TASK: Where the line containing "The vapenovin (grey)" appears in the records below, begin there and write out each line exactly until the last one, and nothing more.

────────────────────────────────────────

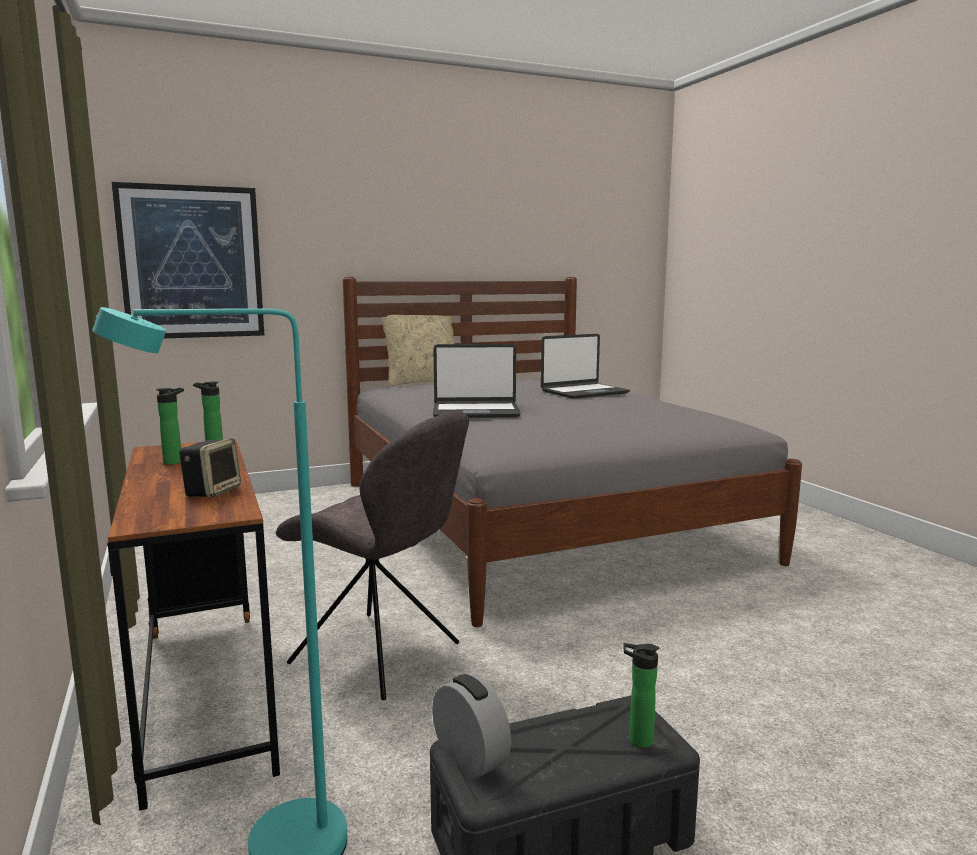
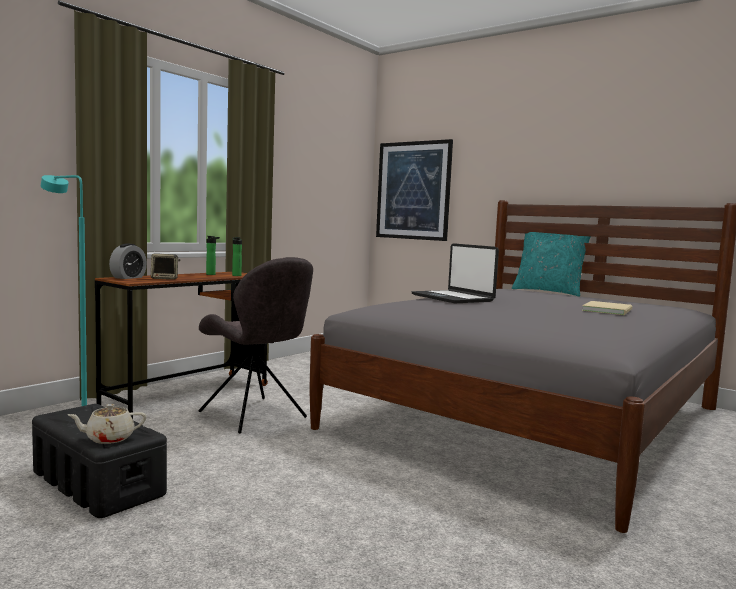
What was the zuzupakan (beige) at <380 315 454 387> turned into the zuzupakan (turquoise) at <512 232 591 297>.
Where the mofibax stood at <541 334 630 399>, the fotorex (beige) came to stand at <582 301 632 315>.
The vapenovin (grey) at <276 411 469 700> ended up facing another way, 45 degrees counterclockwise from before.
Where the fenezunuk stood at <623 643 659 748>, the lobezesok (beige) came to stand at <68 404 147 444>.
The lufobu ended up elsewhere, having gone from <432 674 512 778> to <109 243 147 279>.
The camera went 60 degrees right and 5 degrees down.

────────────────────────────────────────

SOLUTION FOR THIS PROBLEM:
The vapenovin (grey) at <276 411 469 700> ended up facing another way, 45 degrees counterclockwise from before.
Where the fenezunuk stood at <623 643 659 748>, the lobezesok (beige) came to stand at <68 404 147 444>.
The lufobu ended up elsewhere, having gone from <432 674 512 778> to <109 243 147 279>.
The camera went 60 degrees right and 5 degrees down.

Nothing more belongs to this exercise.